• _Data provided_:

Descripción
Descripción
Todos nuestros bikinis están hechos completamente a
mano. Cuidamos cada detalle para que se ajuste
...
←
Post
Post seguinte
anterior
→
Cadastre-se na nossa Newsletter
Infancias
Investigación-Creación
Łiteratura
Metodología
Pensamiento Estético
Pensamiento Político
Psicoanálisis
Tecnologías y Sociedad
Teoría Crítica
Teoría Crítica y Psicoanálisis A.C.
...
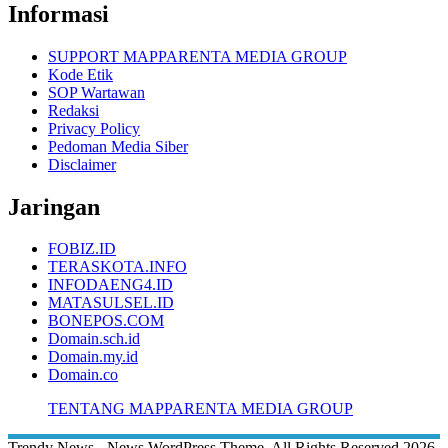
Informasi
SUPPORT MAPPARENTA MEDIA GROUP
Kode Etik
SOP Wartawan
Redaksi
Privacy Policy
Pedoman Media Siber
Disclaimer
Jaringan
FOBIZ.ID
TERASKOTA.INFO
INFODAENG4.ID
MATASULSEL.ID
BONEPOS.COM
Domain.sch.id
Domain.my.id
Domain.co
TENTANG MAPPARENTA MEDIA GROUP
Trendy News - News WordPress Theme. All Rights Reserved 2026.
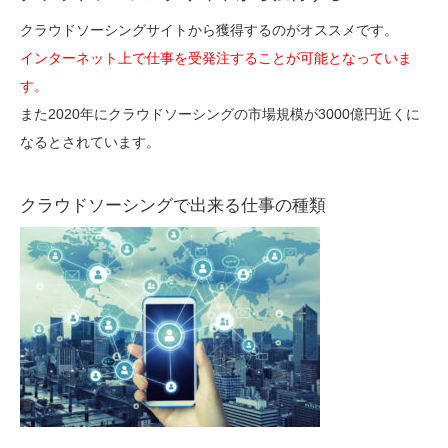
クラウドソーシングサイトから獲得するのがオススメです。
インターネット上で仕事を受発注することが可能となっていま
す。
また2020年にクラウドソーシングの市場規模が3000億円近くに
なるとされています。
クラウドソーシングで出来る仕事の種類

• _What you will do_:
Please lay out the lines of the listing starting at the line containing "クラウドソーシングサイトから獲得するのがオススメです。" and ending at the line containing "クラウドソーシングで出来る仕事の種類", both included, as a JSON list of strings with one string per line and no blank lines.

• _Your solution_:
[
  "クラウドソーシングサイトから獲得するのがオススメです。",
  "インターネット上で仕事を受発注することが可能となっていま",
  "す。",
  "また2020年にクラウドソーシングの市場規模が3000億円近くに",
  "なるとされています。",
  "クラウドソーシングで出来る仕事の種類"
]